# Your objective
Here are some records. Copy each one exactly.

(Records drawn from a dataset)
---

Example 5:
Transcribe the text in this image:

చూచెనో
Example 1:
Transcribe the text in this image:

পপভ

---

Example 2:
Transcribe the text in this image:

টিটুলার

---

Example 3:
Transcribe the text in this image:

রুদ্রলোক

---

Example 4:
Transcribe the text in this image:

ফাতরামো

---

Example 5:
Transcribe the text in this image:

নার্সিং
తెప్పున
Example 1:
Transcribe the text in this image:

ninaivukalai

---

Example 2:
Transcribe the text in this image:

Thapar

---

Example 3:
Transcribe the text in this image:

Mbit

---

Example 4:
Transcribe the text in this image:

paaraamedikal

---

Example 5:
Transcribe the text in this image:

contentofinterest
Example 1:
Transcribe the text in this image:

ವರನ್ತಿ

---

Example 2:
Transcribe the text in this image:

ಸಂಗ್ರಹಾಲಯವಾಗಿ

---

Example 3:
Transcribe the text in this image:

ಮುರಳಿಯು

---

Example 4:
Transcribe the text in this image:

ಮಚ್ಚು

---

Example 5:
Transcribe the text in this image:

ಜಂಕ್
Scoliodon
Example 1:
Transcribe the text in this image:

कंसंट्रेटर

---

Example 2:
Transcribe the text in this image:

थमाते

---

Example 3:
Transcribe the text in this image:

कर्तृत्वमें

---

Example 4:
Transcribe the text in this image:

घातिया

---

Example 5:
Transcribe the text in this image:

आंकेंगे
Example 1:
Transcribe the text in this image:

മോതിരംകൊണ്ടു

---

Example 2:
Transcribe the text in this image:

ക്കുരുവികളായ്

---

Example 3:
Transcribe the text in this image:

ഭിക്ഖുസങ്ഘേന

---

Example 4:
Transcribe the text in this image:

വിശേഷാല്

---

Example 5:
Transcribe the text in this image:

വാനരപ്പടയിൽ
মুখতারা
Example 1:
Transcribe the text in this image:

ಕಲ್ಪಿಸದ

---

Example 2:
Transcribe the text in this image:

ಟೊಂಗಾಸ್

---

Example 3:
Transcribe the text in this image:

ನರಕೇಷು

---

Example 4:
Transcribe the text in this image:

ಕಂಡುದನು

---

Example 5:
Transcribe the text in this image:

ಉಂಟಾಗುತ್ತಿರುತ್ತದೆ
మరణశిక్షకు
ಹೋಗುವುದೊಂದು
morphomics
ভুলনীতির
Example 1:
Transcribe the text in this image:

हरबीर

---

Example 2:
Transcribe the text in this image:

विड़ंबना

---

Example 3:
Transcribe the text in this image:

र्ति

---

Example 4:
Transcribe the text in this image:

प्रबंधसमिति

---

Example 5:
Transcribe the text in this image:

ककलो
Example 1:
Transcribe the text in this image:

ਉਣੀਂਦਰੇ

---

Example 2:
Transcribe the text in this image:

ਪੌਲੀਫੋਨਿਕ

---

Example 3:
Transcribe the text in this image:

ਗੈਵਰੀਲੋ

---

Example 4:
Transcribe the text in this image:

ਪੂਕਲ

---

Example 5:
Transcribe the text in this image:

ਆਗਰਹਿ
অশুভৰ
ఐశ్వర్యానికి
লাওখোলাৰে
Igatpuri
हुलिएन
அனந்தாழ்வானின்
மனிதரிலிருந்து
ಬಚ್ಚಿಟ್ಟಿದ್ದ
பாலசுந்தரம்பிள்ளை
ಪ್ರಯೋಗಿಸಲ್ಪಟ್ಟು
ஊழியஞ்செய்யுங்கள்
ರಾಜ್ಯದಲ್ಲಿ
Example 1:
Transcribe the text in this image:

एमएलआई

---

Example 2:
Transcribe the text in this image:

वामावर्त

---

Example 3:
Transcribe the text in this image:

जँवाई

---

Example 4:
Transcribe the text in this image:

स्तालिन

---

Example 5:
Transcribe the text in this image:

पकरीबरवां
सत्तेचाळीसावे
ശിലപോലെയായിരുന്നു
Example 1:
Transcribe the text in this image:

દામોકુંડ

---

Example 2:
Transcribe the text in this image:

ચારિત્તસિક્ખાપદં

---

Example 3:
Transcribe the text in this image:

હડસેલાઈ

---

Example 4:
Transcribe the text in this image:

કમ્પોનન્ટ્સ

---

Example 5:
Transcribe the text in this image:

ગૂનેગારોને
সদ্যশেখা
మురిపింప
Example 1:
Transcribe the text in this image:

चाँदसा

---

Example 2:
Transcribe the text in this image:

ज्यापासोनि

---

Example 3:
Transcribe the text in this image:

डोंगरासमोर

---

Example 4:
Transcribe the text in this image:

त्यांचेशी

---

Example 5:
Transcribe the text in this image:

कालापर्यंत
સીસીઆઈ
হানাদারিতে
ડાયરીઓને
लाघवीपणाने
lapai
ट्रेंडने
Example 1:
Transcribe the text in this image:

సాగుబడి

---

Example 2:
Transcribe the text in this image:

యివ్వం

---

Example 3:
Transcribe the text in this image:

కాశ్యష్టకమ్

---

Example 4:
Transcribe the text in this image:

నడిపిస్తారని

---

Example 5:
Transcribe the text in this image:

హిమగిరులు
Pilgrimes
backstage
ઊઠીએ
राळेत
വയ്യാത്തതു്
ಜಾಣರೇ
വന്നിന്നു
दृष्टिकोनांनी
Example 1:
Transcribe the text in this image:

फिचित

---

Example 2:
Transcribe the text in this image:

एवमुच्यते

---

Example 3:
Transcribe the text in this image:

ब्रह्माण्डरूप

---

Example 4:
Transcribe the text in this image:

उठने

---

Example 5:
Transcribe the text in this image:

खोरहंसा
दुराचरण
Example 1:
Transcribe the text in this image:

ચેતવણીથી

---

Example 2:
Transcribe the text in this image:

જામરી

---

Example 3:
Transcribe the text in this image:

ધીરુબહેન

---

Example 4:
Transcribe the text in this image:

# Problem solution
---

Example 5:
Transcribe the text in this image:

చూచెనో
Example 1:
Transcribe the text in this image:

পপভ

---

Example 2:
Transcribe the text in this image:

টিটুলার

---

Example 3:
Transcribe the text in this image:

রুদ্রলোক

---

Example 4:
Transcribe the text in this image:

ফাতরামো

---

Example 5:
Transcribe the text in this image:

নার্সিং
తెప్పున
Example 1:
Transcribe the text in this image:

ninaivukalai

---

Example 2:
Transcribe the text in this image:

Thapar

---

Example 3:
Transcribe the text in this image:

Mbit

---

Example 4:
Transcribe the text in this image:

paaraamedikal

---

Example 5:
Transcribe the text in this image:

contentofinterest
Example 1:
Transcribe the text in this image:

ವರನ್ತಿ

---

Example 2:
Transcribe the text in this image:

ಸಂಗ್ರಹಾಲಯವಾಗಿ

---

Example 3:
Transcribe the text in this image:

ಮುರಳಿಯು

---

Example 4:
Transcribe the text in this image:

ಮಚ್ಚು

---

Example 5:
Transcribe the text in this image:

ಜಂಕ್
Scoliodon
Example 1:
Transcribe the text in this image:

कंसंट्रेटर

---

Example 2:
Transcribe the text in this image:

थमाते

---

Example 3:
Transcribe the text in this image:

कर्तृत्वमें

---

Example 4:
Transcribe the text in this image:

घातिया

---

Example 5:
Transcribe the text in this image:

आंकेंगे
Example 1:
Transcribe the text in this image:

മോതിരംകൊണ്ടു

---

Example 2:
Transcribe the text in this image:

ക്കുരുവികളായ്

---

Example 3:
Transcribe the text in this image:

ഭിക്ഖുസങ്ഘേന

---

Example 4:
Transcribe the text in this image:

വിശേഷാല്

---

Example 5:
Transcribe the text in this image:

വാനരപ്പടയിൽ
মুখতারা
Example 1:
Transcribe the text in this image:

ಕಲ್ಪಿಸದ

---

Example 2:
Transcribe the text in this image:

ಟೊಂಗಾಸ್

---

Example 3:
Transcribe the text in this image:

ನರಕೇಷು

---

Example 4:
Transcribe the text in this image:

ಕಂಡುದನು

---

Example 5:
Transcribe the text in this image:

ಉಂಟಾಗುತ್ತಿರುತ್ತದೆ
మరణశిక్షకు
ಹೋಗುವುದೊಂದು
morphomics
ভুলনীতির
Example 1:
Transcribe the text in this image:

हरबीर

---

Example 2:
Transcribe the text in this image:

विड़ंबना

---

Example 3:
Transcribe the text in this image:

र्ति

---

Example 4:
Transcribe the text in this image:

प्रबंधसमिति

---

Example 5:
Transcribe the text in this image:

ककलो
Example 1:
Transcribe the text in this image:

ਉਣੀਂਦਰੇ

---

Example 2:
Transcribe the text in this image:

ਪੌਲੀਫੋਨਿਕ

---

Example 3:
Transcribe the text in this image:

ਗੈਵਰੀਲੋ

---

Example 4:
Transcribe the text in this image:

ਪੂਕਲ

---

Example 5:
Transcribe the text in this image:

ਆਗਰਹਿ
অশুভৰ
ఐశ్వర్యానికి
লাওখোলাৰে
Igatpuri
हुलिएन
அனந்தாழ்வானின்
மனிதரிலிருந்து
ಬಚ್ಚಿಟ್ಟಿದ್ದ
பாலசுந்தரம்பிள்ளை
ಪ್ರಯೋಗಿಸಲ್ಪಟ್ಟು
ஊழியஞ்செய்யுங்கள்
ರಾಜ್ಯದಲ್ಲಿ
Example 1:
Transcribe the text in this image:

एमएलआई

---

Example 2:
Transcribe the text in this image:

वामावर्त

---

Example 3:
Transcribe the text in this image:

जँवाई

---

Example 4:
Transcribe the text in this image:

स्तालिन

---

Example 5:
Transcribe the text in this image:

पकरीबरवां
सत्तेचाळीसावे
ശിലപോലെയായിരുന്നു
Example 1:
Transcribe the text in this image:

દામોકુંડ

---

Example 2:
Transcribe the text in this image:

ચારિત્તસિક્ખાપદં

---

Example 3:
Transcribe the text in this image:

હડસેલાઈ

---

Example 4:
Transcribe the text in this image:

કમ્પોનન્ટ્સ

---

Example 5:
Transcribe the text in this image:

ગૂનેગારોને
সদ্যশেখা
మురిపింప
Example 1:
Transcribe the text in this image:

चाँदसा

---

Example 2:
Transcribe the text in this image:

ज्यापासोनि

---

Example 3:
Transcribe the text in this image:

डोंगरासमोर

---

Example 4:
Transcribe the text in this image:

त्यांचेशी

---

Example 5:
Transcribe the text in this image:

कालापर्यंत
સીસીઆઈ
হানাদারিতে
ડાયરીઓને
लाघवीपणाने
lapai
ट्रेंडने
Example 1:
Transcribe the text in this image:

సాగుబడి

---

Example 2:
Transcribe the text in this image:

యివ్వం

---

Example 3:
Transcribe the text in this image:

కాశ్యష్టకమ్

---

Example 4:
Transcribe the text in this image:

నడిపిస్తారని

---

Example 5:
Transcribe the text in this image:

హిమగిరులు
Pilgrimes
backstage
ઊઠીએ
राळेत
വയ്യാത്തതു്
ಜಾಣರೇ
വന്നിന്നു
दृष्टिकोनांनी
Example 1:
Transcribe the text in this image:

फिचित

---

Example 2:
Transcribe the text in this image:

एवमुच्यते

---

Example 3:
Transcribe the text in this image:

ब्रह्माण्डरूप

---

Example 4:
Transcribe the text in this image:

उठने

---

Example 5:
Transcribe the text in this image:

खोरहंसा
दुराचरण
Example 1:
Transcribe the text in this image:

ચેતવણીથી

---

Example 2:
Transcribe the text in this image:

જામરી

---

Example 3:
Transcribe the text in this image:

ધીરુબહેન

---

Example 4:
Transcribe the text in this image:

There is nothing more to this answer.